Parameters: - blob – String contain the input file.
- master_format – Format of the blob, it will used to decide which reader to use.
- kwargs – Arguments to be used by the reader.
See
invenio.modules.jsonalchemy.reader.Reader
Returns: The blob and the JSON representation of the input file created by the reader.
-
tasks.
run_workflow
(records, name, **kwargs)¶ Run the uploader workflow itself.
Parameters: - records – List of tuples (blob, json_record) from
translate()
- name – Name of the workflow to be run.
Parma kwargs: Additional arguments to be used by the tasks of the workflow
Returns: Typically the list of record Ids that has been process, although this value could be modify by the post_tasks.
- records – List of tuples (blob, json_record) from
Uploader workflow tasks.
Those are the main/common tasks that the uploader will use, they are used
inside the workflows defined in workflows
.
See: Simple workflows for Python
-
invenio.modules.uploader.uploader_tasks.
create_records_for_workflow
(records, **kwargs)¶ Create the record object from the json.
Parameters: records – List of records to be process. Kwargs:
-
invenio.modules.uploader.uploader_tasks.
legacy
(step)¶ Update legacy bibxxx tables.
-
invenio.modules.uploader.uploader_tasks.
manage_attached_documents
(step)¶ Attach and treat all the documents embeded in the input filex.
-
invenio.modules.uploader.uploader_tasks.
raise_
(ex)¶ Helper task to raise an exception.
-
invenio.modules.uploader.uploader_tasks.
reserve_record_id
(step)¶ Reserve a new record id for the current object and set it inside.
-
invenio.modules.uploader.uploader_tasks.
retrieve_record_id_from_pids
(step)¶ Retrieve the record identifier from a record using its PIDS.

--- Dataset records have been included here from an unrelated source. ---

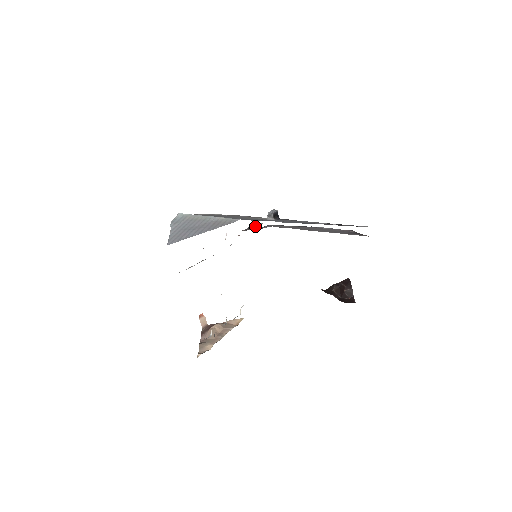
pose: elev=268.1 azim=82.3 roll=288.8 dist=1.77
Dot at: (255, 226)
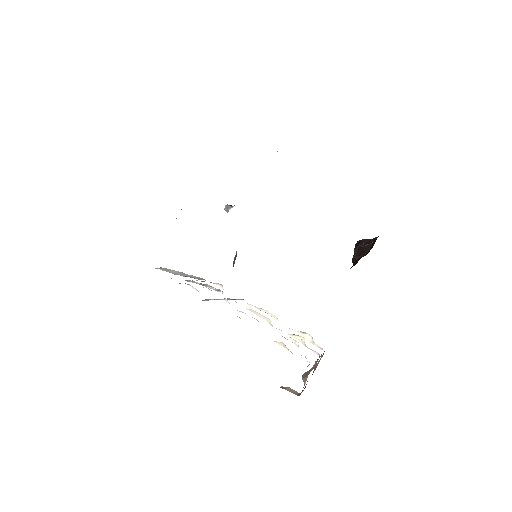
Dot at: (235, 257)
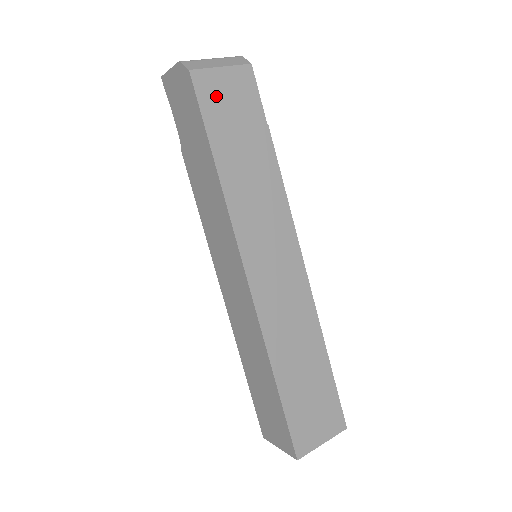
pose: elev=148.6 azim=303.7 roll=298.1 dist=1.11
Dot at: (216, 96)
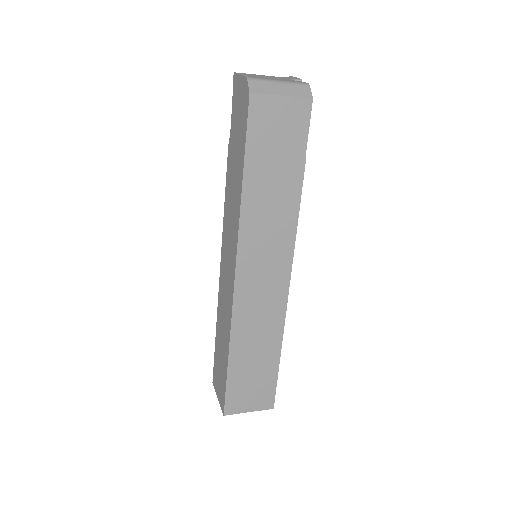
Dot at: (266, 122)
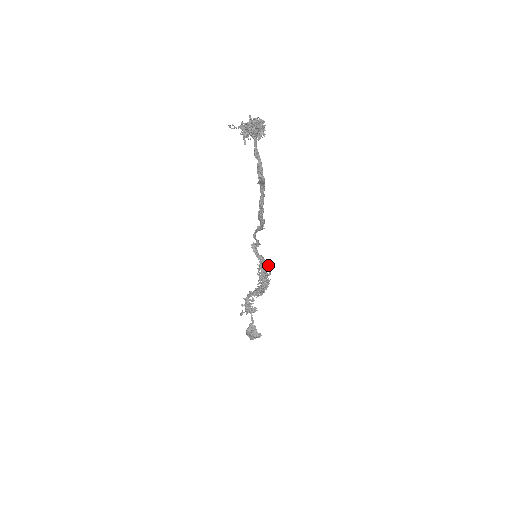
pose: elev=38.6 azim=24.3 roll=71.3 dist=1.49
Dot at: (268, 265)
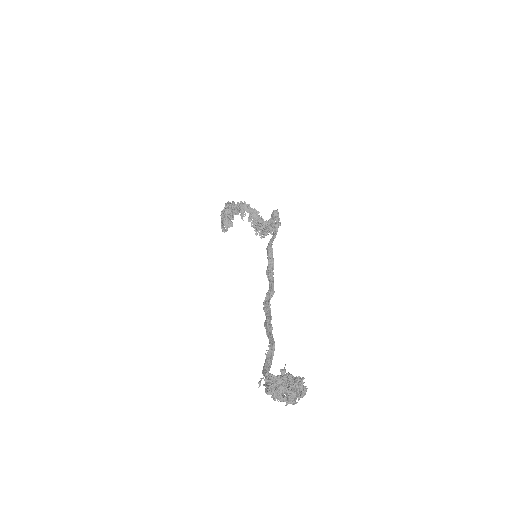
Dot at: occluded
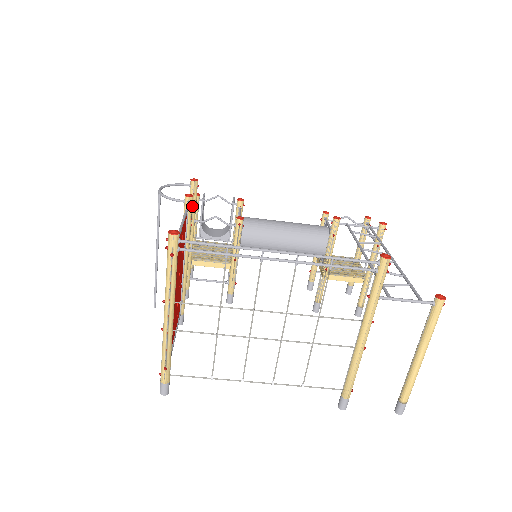
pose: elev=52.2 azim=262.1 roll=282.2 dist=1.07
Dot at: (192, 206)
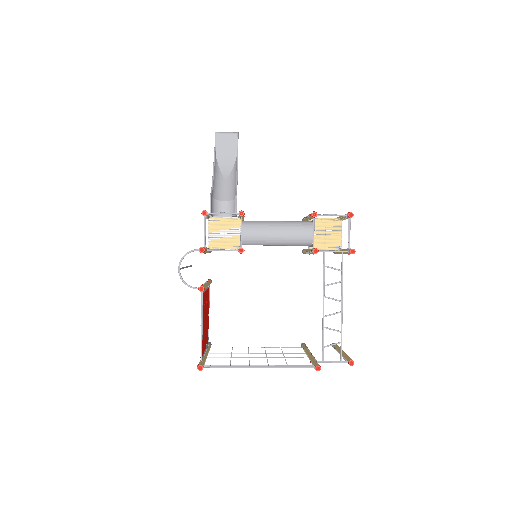
Dot at: occluded
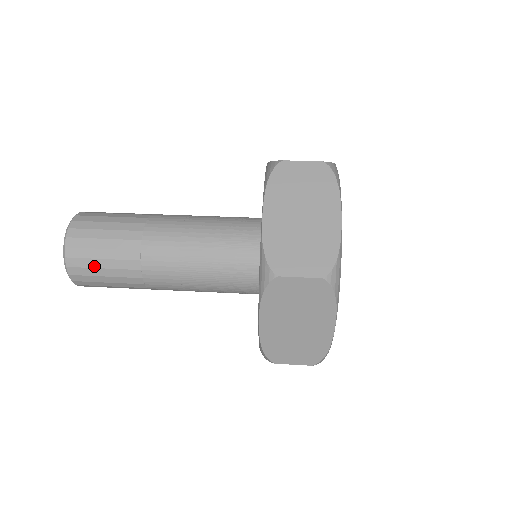
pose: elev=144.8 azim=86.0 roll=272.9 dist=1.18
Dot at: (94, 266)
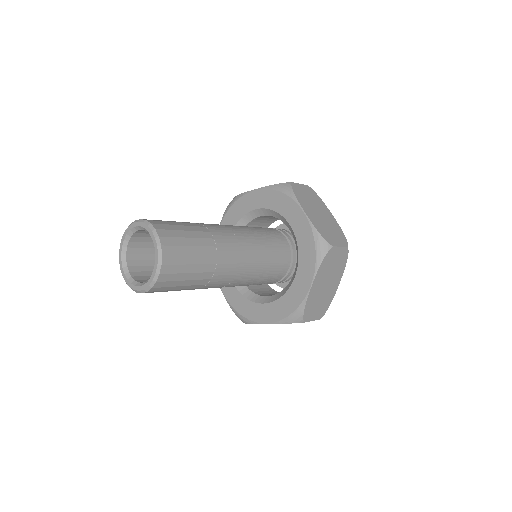
Dot at: (184, 263)
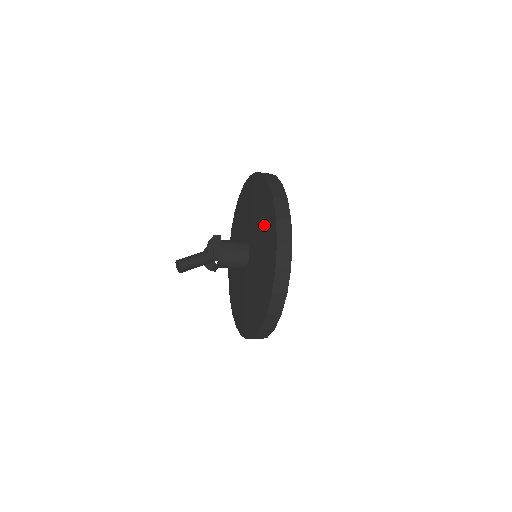
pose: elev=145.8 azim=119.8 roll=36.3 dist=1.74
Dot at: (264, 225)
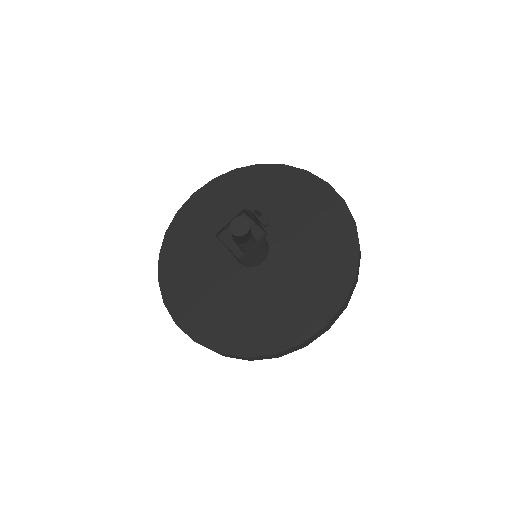
Dot at: (301, 198)
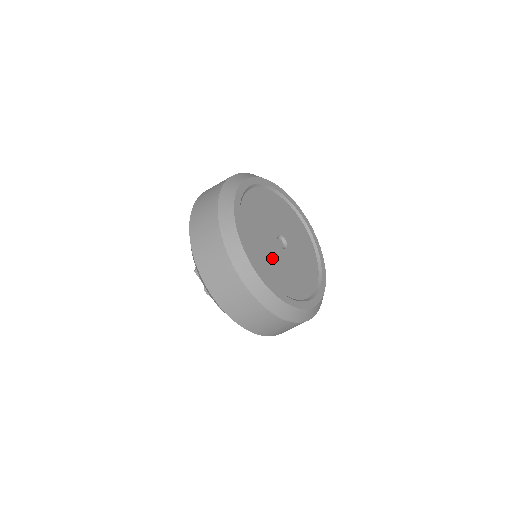
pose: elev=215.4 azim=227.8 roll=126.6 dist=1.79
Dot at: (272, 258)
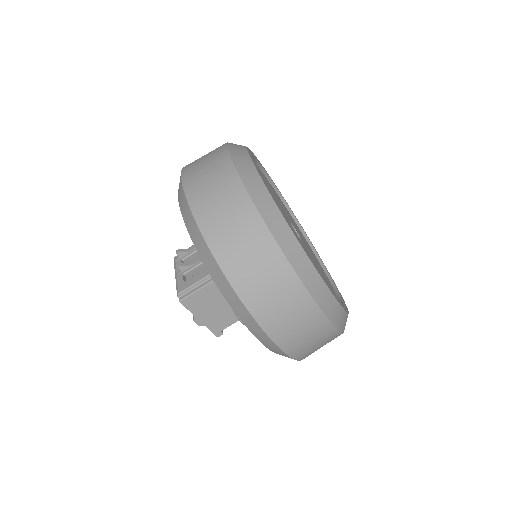
Dot at: occluded
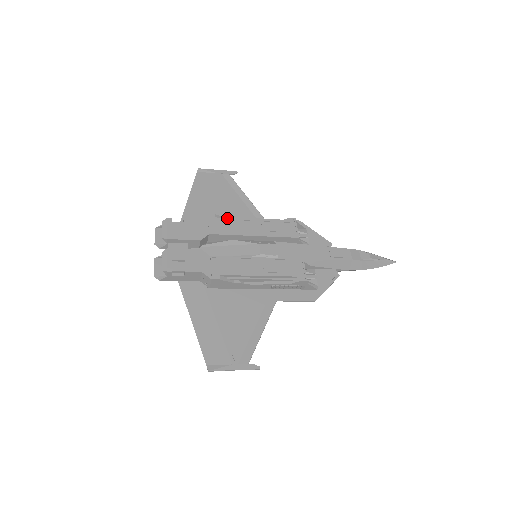
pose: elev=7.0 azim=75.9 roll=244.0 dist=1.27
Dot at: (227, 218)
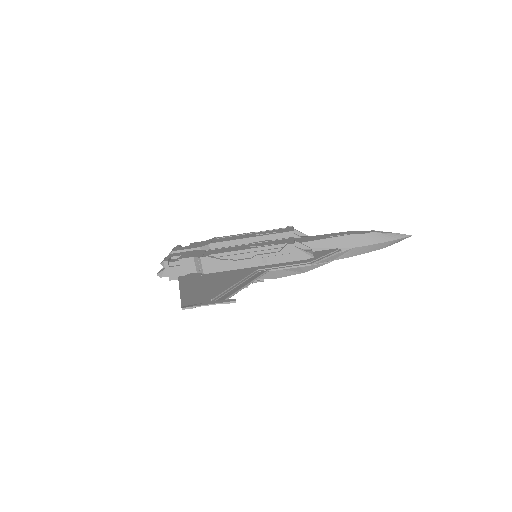
Dot at: (228, 236)
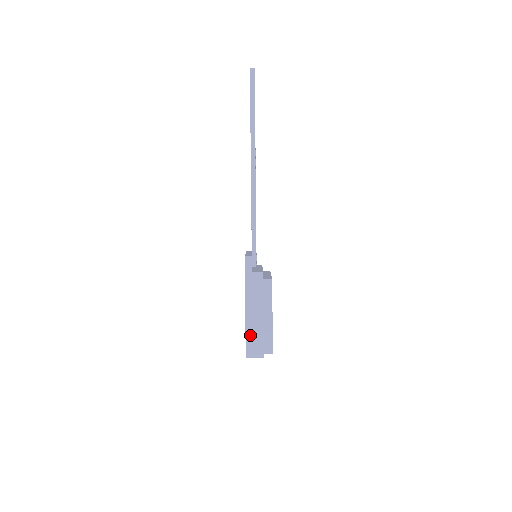
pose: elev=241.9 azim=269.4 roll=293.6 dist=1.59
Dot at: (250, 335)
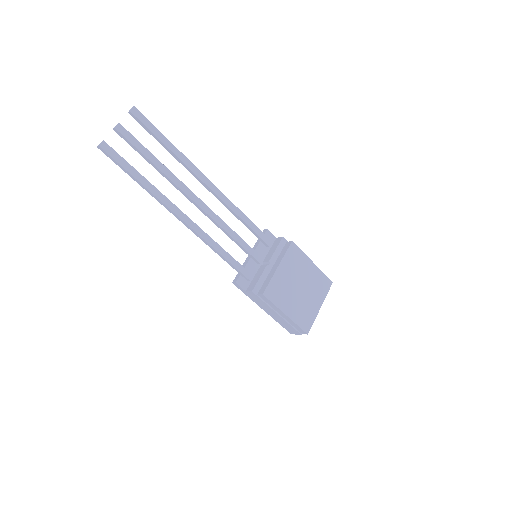
Dot at: (282, 325)
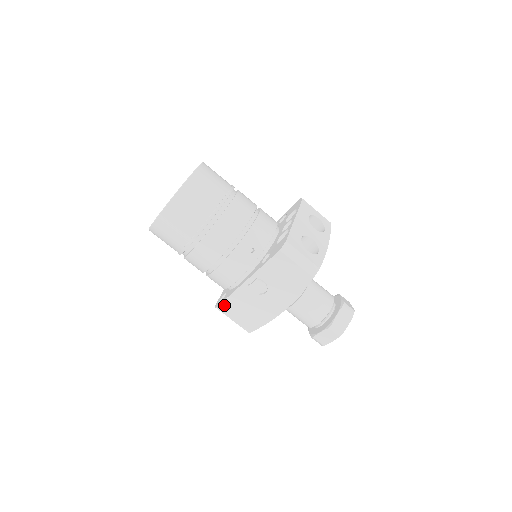
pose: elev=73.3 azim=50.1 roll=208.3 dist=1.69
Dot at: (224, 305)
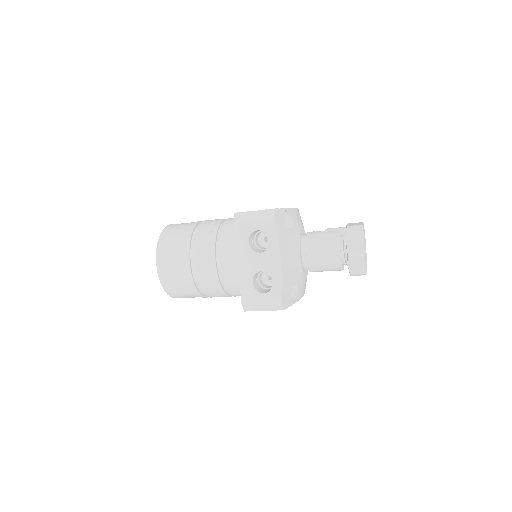
Dot at: occluded
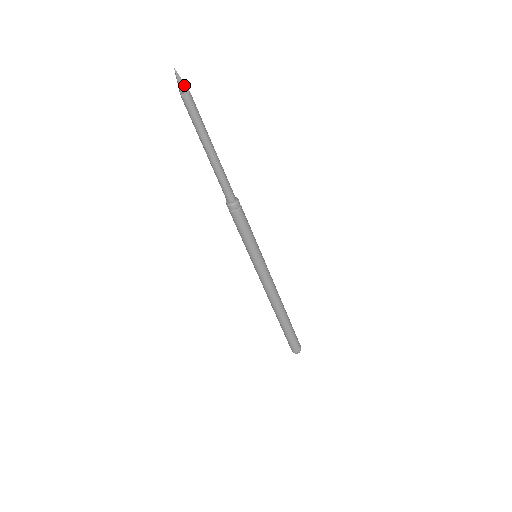
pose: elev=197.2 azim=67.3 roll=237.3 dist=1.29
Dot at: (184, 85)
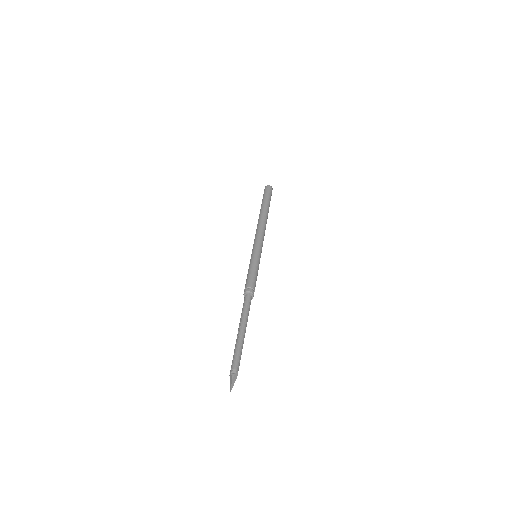
Dot at: (235, 380)
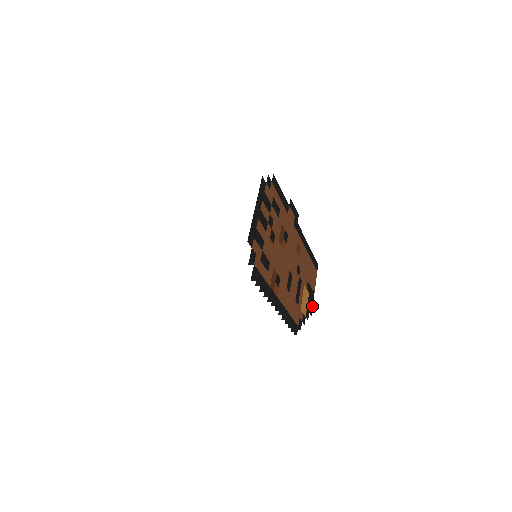
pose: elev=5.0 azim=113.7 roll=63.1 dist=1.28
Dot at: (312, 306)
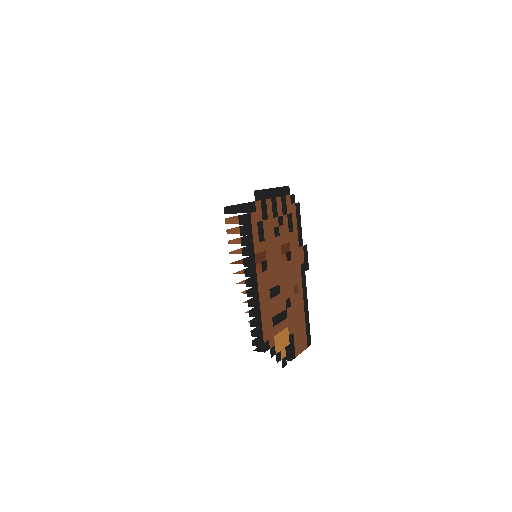
Dot at: (287, 363)
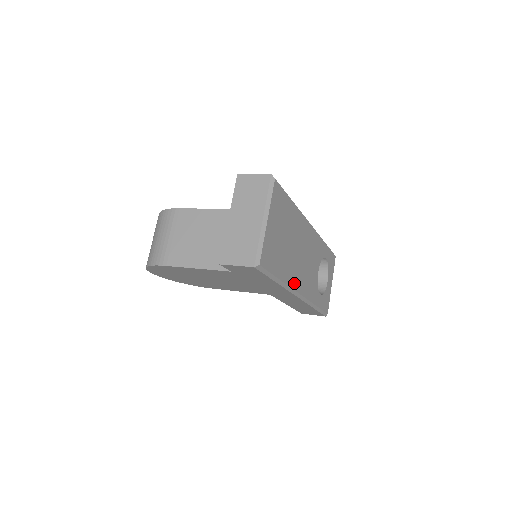
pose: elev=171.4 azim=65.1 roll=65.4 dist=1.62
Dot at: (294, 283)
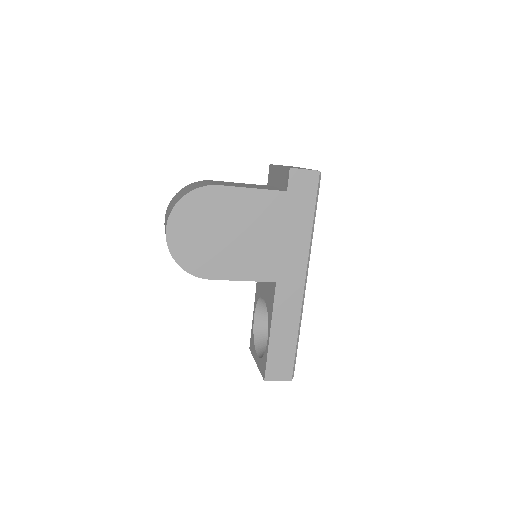
Dot at: occluded
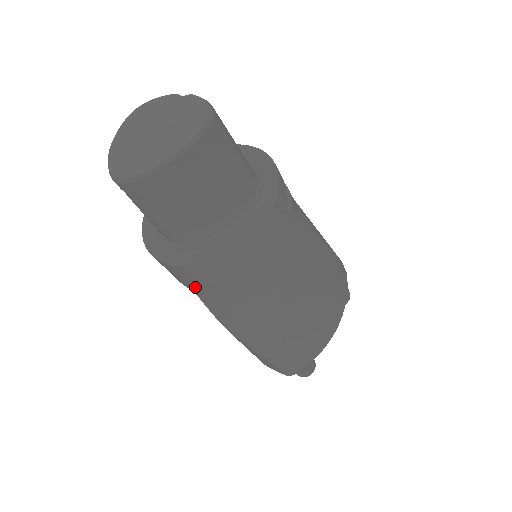
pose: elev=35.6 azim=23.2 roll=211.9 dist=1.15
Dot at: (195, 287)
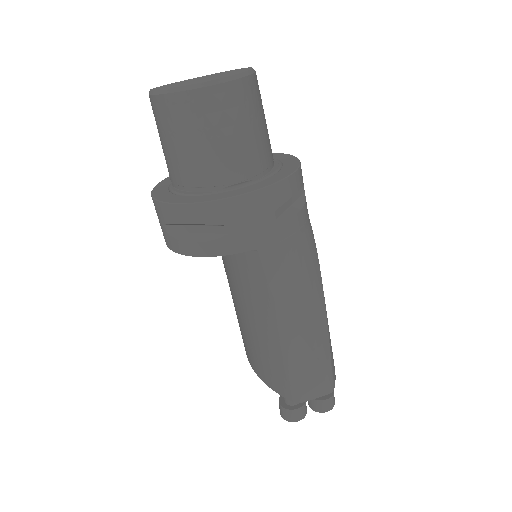
Dot at: (266, 233)
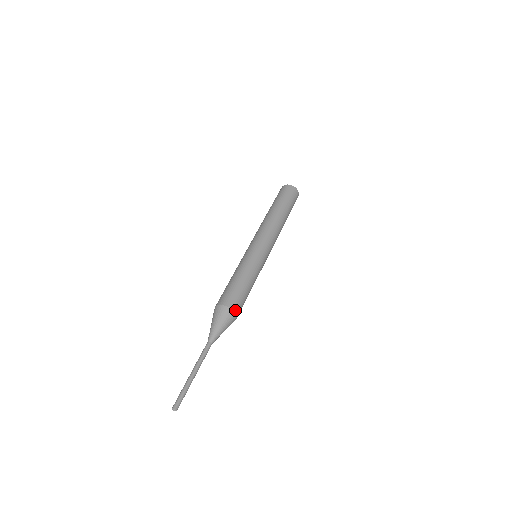
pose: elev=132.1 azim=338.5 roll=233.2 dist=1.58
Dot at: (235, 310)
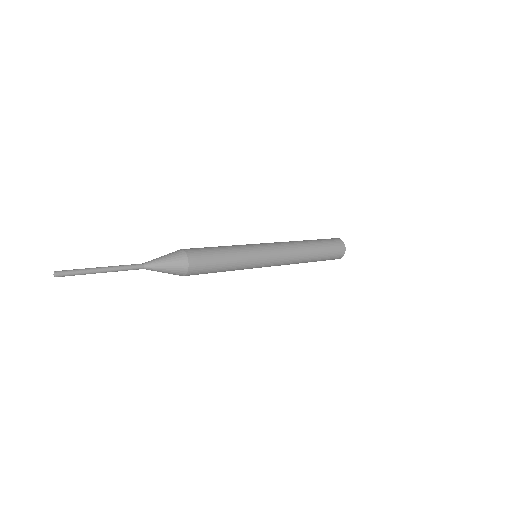
Dot at: (189, 254)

If any PID matches with any in the DB then the record id found is set to the current record
-
invenio.modules.uploader.uploader_tasks.
return_recordids_only
(records, **kwargs)¶ Retrieve from the records only the record ID to return them.
Parameters: records – Processed list of records Parma kwargs:
-
invenio.modules.uploader.uploader_tasks.
save_master_format
(step)¶ Put the master format info the bfmt DB table.
-
invenio.modules.uploader.uploader_tasks.
save_record
(step)¶ Save the record to the DB using the _save method from it.
-
invenio.modules.uploader.uploader_tasks.
update_pidstore
(step)¶ Save each PID present in the record to the PID storage.
-
invenio.modules.uploader.uploader_tasks.
validate
(step)¶ Validate the record.
Validate the record using the validate method present in each record and the validation mode, either from the command line options or from UPLOADER_VALIDATION_MODE.
For the validation the schema information from the field definition is used, see invenio.modules.jsonalchemy.jsonext.parsers.schema_parser.
Workflows¶
invenio.modules.uploader.workflows¶
Every uploader workflow should be a python dictionary contain three keys:
- pre_trasks
list of tasks which will be run before running the actual workflow, each element of the list should a callable.
- tasks
List of tasks to be run by the WorkflowEngine.
- post_tasks
Same as for pre_tasks but in this case they will be run after the workflow is done.
An example function to be called after the workflow could be:
def return_recids_only(records, **kwargs):
records = [obj[1].get('recid') for obj in records]
This functions must have always the same parameters (like the one above)
and those parameters have the value that
run_workflow()
gets.
Default workflows for insert records using the uploader.